OPINION. Opposition des élus locaux, mobilisations et perturbations de chantier… Les mesures de simplification ne suffiront seules à l’accélération du développement de projets EnR et de la réindustrialisation. L’Etat et les entreprises doivent s’intéresser davantage au défi de l’acceptabilité locale. Par Sacha Benhamou est consultant en affaires publiques et communication d’influence.
51% des Français seraient opposés à l'installation d'une éolienne près de chez eux.
51% des Français seraient opposés à l'installation d'une éolienne près de chez eux. (Crédits : Pascal Rossignol/Reuters)

Les EnR souffrent en France d'un paradoxe : alors qu'ils rencontrent au niveau national une acceptabilité forte (87% des Français ont une bonne image du solaire et 64% pour l'éolien dans un sondage Odoxa du 6 janvier 2023), au renfort de laquelle viennent les activistes du climat qui demandent une accélération, ils génèrent par ailleurs de nombreuses résistances au niveau local, des élus locaux et des citoyens, souvent de manière transpartisane. D'abord, il est évident qu'il existe des spécificités locales quant à la perception de ces implantations. Mais on ne peut pas ignorer le syndrome « NIMBY » (Not in my backyard) qui touche tous nos concitoyens, quelle que soit leur attache partisane, et même les dits activistes du climat. Dans le sondage susmentionné, 51% des Français seraient opposés à l'installation d'une éolienne près de chez eux.

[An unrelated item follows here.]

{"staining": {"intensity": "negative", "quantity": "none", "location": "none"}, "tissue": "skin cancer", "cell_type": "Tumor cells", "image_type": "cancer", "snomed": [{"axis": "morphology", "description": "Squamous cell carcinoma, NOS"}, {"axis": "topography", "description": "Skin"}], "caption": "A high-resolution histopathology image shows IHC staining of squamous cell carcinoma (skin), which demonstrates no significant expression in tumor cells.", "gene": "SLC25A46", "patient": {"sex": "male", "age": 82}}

Malheureusement, ce sujet a été trop peu pensé. Trois députées ont rendu le 10 novembre 2022 leurs conclusions de leur mission « flash » sur l'acceptabilité et les modalités du déploiement des énergies renouvelables. On y trouve des réflexions intéressantes mais en l'absence de consensus entre les trois rapporteures, aucune recommandation opérationnelle. On ne peut que le regretter car elles révélaient dans ce rapport des logiques complémentaires qui convergeaient vers la nécessité d'impliquer davantage les citoyens et les élus locaux. En réalité, cette problématique peut se poser plus généralement à tous projets d'implantation industrielle comme le montre la réaction de l'AMF au projet de loi industrie verte qui les priverait de leur prérogative en la matière.

Ignorer ces oppositions n'est pas une option. Tout d'abord, pour des raisons démocratiques, alors que les citoyens nourrissent de plus en plus de défiance contre les institutions et que les élus locaux se plaignent du manque d'écoute de l'Etat, il ne saurait y avoir de passages en force, qui ne font que nourrir les expressions politiques radicales. L'enjeu est ensuite financier. Malgré les mesures du projet de loi relatif à l'accélération de la production d'énergies renouvelables visant à purger les recours, des désordres locaux, pouvant aller jusqu'à l'attaque de chantiers, peuvent s'ajouter aux contestations judiciaires. Ces oppositions engendrent alors un retard irrémédiable et créent des pertes financières pour ses porteurs. Dès lors, tout le monde, que ce soit l'Etat ou les entreprises porteuses de projets, a intérêt à ce que l'adhésion locale soit emportée.

Créer les outils nécessaires au consensus

Comment créer du consensus ? La question n'a rien d'évident. La consultation locale est un outil faillible sur des sujets aussi complexes alors que nous avons en France une culture de la démocratie directe assez faible et qu'on peut craindre une surreprésentation des militants. Par ailleurs, l'échelle territoriale où opérer la consultation ferait l'objet de débats infinis : l'aménagement du territoire est traditionnellement une compétence dévolue à l'Etat ou aux régions, tandis que les impacts les plus tangibles de tels projets sont plus locaux. Tout le bassin de vie bénéficie des retombées économiques tandis que seul le bloc communal doit en assumer l'essentiel des externalités négatives et du coût politique.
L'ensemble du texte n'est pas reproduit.